• **TASK TO COMPLETE**:
Using the blog introduction below, answer these questions:
1. What sport does the writer call the ultimate sport?
2. Which version of R does the writer have access to?
3. What is the smallest number of software packages the writer plans to use each time?

• **SOURCE DOCUMENT**:
Ok, I have a confession to make. I’m not a baseball fan. I apologise to all the hardcore fans out there, I realize that to many people baseball is life (for me the ultimate sport is soccer, but that’s a discussion for another place!). I do however love data, stats, and all things related. Therefore, when I decided to start writing a blog about stats, I realized that the sheer amount and variety of baseball data allowed me the easiest route to accomplish what I wanted. No, this is not a sabermetrics blog (I’ll leave that for www.sabr.org and other fantastic sites) – what I want to accomplish is more an adventure in data, where I’m just happening to use baseball. My aim will be to show how different analyses can be done using different statistical software (I have access to SAS 9.3, JMP 10, R 3.0.0, WEKA 3.6.6., and a couple of others that I’ll be using for specific topics); any errors in interpreting the data are completely my own. I may not use all the packages every time, but I will do at least two – showing where one makes something more complicated, or that one does something that may be tricky but is worthwhile, or that despite all attempts I just cannot make something work, even though I’ve followed the documentation.

• **GIVEN ENTRIES**:
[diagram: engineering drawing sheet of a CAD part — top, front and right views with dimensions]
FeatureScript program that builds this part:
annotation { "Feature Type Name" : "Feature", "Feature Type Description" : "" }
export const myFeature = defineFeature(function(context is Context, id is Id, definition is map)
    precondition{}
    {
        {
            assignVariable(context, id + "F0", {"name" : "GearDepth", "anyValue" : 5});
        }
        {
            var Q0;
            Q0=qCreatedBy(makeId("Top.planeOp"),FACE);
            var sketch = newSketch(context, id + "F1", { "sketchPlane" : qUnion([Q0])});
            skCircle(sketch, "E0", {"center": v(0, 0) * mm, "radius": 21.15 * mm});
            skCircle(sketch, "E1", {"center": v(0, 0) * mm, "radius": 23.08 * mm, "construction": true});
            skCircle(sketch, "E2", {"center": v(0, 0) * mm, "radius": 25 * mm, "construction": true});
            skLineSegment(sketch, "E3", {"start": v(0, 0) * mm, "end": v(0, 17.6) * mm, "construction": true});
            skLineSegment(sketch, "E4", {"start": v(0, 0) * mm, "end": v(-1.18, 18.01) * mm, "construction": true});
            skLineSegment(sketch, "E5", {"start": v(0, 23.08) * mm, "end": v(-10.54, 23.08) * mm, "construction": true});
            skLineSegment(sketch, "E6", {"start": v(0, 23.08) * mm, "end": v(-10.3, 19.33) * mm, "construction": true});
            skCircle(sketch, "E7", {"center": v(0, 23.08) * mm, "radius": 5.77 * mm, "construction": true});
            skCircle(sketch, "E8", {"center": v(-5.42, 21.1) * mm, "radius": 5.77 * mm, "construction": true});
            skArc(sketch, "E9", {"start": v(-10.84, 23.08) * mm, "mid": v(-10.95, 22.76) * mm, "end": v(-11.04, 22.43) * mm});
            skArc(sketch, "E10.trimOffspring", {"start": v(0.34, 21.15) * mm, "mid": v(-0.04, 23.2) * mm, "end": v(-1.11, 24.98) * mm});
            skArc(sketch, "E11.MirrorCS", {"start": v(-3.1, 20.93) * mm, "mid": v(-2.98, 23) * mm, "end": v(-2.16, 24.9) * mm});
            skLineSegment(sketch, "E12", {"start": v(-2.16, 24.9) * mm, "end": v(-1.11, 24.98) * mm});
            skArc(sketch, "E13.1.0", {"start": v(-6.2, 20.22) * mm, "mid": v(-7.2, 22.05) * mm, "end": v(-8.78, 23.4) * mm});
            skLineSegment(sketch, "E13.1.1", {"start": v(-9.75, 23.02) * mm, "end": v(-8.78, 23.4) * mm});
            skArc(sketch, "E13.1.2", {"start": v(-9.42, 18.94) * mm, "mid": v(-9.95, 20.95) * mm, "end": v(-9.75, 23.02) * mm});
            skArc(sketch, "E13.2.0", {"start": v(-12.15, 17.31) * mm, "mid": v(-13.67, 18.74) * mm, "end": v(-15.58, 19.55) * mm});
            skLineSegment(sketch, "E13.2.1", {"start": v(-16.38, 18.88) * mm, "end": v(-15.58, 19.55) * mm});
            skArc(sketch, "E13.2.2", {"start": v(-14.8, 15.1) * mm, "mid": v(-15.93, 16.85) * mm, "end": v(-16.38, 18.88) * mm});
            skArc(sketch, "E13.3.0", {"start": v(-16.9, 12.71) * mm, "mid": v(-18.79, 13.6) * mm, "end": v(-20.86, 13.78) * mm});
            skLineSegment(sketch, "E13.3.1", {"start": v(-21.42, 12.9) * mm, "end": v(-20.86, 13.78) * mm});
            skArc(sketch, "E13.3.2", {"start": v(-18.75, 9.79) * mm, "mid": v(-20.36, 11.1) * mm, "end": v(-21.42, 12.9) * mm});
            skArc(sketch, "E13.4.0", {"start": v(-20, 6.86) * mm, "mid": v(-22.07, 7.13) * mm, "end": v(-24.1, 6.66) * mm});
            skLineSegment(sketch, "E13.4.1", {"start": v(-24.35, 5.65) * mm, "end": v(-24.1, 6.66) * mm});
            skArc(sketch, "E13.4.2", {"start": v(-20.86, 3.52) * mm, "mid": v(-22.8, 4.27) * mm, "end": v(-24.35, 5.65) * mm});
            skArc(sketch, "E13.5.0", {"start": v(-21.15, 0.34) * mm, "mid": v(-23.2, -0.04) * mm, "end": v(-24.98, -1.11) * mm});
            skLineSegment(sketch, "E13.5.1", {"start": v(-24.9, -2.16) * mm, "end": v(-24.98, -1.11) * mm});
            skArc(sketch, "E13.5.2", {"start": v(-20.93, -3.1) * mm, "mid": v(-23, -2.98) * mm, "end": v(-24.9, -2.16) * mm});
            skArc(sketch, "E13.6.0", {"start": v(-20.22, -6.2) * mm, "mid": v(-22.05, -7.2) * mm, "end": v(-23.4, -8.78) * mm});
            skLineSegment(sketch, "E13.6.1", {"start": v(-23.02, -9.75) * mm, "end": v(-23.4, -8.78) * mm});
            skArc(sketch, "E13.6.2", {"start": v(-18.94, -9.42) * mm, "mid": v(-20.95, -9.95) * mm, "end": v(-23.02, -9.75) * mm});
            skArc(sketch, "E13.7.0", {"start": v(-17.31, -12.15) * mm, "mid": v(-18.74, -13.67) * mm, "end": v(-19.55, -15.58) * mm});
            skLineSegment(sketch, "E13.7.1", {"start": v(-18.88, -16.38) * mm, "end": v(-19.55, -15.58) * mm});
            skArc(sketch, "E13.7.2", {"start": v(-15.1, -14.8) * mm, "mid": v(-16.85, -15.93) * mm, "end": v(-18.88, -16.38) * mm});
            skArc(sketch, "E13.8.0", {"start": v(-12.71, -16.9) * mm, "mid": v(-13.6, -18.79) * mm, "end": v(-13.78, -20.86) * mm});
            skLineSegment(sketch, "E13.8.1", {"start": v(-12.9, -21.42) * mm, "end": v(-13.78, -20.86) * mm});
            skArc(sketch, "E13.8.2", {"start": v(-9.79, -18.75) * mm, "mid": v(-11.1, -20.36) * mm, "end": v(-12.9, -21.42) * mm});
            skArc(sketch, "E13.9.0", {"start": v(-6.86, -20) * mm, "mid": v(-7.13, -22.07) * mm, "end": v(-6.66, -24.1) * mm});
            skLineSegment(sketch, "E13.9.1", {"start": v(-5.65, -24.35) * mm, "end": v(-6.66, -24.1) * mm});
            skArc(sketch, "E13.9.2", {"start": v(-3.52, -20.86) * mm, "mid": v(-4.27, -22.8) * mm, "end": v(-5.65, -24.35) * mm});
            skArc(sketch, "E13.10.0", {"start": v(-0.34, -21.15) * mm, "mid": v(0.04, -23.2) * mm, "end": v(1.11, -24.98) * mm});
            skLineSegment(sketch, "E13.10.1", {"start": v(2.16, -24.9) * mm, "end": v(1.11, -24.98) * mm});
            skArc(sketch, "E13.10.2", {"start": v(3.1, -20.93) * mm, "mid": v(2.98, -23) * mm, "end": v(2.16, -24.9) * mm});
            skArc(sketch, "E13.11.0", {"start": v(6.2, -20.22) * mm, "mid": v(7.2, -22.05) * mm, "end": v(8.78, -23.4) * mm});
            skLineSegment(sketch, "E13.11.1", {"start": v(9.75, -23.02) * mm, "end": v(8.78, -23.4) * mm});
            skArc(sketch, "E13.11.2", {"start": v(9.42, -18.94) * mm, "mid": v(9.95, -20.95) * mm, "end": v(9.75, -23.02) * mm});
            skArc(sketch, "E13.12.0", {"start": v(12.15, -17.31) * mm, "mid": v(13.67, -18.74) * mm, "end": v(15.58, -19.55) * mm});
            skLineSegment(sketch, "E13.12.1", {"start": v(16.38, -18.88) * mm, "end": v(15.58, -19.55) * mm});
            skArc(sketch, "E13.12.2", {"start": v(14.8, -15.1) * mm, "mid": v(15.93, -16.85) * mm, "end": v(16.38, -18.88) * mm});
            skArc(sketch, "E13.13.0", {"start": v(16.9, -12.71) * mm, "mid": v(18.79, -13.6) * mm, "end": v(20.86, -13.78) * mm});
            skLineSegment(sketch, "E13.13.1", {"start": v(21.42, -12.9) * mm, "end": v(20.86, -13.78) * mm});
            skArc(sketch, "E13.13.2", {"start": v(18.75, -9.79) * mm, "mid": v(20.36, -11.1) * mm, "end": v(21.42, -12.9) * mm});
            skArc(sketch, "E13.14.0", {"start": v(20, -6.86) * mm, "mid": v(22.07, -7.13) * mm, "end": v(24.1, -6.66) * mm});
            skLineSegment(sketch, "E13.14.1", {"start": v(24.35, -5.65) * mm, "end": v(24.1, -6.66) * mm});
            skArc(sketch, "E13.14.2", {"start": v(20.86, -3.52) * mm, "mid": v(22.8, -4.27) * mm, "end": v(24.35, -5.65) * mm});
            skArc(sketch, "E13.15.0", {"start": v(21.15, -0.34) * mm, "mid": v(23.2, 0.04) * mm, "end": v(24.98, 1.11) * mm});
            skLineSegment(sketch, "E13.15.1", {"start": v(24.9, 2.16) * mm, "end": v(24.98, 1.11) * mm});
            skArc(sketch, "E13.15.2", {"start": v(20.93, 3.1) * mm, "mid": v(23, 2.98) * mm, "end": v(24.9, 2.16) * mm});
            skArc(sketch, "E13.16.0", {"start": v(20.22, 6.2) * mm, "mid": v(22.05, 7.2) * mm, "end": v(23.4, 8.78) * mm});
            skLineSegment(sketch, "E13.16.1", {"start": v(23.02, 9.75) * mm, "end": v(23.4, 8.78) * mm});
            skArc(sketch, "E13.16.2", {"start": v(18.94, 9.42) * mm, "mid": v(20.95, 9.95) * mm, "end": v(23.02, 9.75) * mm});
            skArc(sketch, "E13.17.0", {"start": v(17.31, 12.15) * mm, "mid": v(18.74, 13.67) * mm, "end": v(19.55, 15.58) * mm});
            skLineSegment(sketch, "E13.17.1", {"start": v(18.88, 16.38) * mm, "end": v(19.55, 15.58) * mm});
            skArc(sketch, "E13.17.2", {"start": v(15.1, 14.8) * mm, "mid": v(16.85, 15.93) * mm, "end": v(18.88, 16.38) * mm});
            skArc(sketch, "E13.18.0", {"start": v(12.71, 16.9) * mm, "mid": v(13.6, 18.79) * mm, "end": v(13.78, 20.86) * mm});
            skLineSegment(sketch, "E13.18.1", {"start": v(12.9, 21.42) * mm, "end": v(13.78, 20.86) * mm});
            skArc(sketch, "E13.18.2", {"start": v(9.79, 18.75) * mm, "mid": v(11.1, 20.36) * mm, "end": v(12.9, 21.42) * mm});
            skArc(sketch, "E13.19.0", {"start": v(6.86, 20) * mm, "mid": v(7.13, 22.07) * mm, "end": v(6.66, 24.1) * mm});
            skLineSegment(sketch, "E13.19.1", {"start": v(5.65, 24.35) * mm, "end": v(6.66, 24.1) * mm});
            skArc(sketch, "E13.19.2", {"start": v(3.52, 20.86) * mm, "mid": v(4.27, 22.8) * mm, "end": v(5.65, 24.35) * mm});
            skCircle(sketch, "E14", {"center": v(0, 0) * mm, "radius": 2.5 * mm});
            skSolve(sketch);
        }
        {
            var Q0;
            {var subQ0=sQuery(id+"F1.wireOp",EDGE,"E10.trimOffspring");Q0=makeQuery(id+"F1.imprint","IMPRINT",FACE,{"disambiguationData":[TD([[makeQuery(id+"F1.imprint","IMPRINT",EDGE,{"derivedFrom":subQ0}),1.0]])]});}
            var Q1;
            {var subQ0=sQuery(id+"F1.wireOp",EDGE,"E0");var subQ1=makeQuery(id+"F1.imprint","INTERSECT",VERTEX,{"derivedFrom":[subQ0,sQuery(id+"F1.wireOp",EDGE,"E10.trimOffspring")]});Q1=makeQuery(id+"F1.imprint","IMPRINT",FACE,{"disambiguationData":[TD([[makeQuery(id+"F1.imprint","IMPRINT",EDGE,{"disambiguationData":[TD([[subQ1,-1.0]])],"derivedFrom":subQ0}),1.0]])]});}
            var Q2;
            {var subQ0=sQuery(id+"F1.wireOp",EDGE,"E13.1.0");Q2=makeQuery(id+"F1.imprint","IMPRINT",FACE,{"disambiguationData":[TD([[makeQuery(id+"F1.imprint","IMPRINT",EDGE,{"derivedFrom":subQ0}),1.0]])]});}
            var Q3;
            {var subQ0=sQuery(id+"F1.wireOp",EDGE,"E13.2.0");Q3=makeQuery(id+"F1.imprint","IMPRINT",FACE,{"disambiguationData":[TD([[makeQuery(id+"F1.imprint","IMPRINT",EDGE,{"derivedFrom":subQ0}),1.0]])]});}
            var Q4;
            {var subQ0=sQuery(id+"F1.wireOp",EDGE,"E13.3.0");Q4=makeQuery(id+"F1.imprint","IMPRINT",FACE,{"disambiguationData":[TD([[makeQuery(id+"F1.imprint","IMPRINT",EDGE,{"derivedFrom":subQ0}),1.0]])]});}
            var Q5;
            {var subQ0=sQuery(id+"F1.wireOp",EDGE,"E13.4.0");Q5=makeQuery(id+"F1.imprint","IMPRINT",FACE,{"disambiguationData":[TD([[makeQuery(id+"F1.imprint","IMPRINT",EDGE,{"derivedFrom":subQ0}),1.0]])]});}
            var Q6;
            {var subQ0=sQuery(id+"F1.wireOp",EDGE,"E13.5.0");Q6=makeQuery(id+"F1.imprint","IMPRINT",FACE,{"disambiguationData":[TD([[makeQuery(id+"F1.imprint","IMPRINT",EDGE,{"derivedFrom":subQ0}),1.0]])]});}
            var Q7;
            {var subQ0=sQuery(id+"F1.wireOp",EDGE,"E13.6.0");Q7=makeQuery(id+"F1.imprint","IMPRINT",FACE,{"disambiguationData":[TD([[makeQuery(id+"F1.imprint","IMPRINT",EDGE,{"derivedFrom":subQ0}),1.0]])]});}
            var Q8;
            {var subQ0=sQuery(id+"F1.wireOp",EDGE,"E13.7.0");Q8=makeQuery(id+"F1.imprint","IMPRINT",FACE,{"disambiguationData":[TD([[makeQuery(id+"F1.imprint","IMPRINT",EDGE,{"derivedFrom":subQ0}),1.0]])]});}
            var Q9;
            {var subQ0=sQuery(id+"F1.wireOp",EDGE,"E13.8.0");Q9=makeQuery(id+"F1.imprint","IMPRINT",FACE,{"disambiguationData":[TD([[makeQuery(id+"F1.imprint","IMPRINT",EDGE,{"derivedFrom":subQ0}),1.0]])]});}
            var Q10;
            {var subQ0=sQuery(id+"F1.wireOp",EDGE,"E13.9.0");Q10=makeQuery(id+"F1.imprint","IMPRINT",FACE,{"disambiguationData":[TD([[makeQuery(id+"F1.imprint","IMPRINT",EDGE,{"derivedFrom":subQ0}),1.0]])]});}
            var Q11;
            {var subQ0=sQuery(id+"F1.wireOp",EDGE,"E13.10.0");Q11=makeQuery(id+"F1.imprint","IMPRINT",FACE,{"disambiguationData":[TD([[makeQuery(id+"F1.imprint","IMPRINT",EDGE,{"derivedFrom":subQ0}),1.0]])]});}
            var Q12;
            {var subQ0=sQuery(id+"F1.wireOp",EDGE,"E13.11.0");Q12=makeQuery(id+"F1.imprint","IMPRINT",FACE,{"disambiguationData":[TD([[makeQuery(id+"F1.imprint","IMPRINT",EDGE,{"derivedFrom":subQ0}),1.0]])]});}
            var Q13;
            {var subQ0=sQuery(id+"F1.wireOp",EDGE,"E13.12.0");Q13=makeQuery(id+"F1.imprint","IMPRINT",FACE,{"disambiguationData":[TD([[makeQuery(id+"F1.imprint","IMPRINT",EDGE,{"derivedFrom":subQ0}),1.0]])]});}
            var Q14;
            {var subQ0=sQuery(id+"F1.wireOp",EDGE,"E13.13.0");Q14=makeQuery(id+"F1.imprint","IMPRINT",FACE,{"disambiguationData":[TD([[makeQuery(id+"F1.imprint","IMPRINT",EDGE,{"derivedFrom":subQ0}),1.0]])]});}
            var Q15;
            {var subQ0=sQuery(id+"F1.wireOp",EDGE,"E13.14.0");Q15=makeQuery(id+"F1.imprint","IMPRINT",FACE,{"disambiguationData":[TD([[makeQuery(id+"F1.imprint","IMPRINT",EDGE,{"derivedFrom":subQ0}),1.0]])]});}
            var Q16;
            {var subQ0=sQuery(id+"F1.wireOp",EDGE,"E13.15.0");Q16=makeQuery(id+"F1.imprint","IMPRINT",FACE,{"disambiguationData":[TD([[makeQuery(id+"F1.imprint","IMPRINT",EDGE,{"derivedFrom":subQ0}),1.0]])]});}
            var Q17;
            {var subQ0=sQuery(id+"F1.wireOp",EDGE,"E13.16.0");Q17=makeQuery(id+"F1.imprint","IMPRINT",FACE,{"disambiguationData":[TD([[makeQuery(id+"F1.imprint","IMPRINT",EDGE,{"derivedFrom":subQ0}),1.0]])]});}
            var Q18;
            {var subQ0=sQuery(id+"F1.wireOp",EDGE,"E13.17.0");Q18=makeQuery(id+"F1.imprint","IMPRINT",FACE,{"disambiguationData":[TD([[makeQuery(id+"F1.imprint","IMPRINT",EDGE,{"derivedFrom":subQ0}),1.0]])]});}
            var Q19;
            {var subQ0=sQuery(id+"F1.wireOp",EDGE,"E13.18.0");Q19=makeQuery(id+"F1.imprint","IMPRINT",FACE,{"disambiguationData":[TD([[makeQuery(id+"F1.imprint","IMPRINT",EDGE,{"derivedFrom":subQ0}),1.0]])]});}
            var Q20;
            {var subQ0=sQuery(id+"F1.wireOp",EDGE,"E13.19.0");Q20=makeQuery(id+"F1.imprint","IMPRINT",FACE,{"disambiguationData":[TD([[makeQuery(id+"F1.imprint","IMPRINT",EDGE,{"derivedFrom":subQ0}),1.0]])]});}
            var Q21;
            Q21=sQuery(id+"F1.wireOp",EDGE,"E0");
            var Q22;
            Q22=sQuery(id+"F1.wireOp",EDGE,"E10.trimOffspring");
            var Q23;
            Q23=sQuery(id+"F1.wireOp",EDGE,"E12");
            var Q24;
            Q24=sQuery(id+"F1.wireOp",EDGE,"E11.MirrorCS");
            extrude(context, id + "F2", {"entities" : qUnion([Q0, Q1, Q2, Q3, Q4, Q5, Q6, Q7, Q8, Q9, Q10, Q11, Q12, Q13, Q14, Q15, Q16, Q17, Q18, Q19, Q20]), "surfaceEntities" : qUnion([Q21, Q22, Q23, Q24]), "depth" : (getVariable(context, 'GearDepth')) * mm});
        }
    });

• **SOLUTION**:
1. Soccer
2. R 3.0.0
3. Two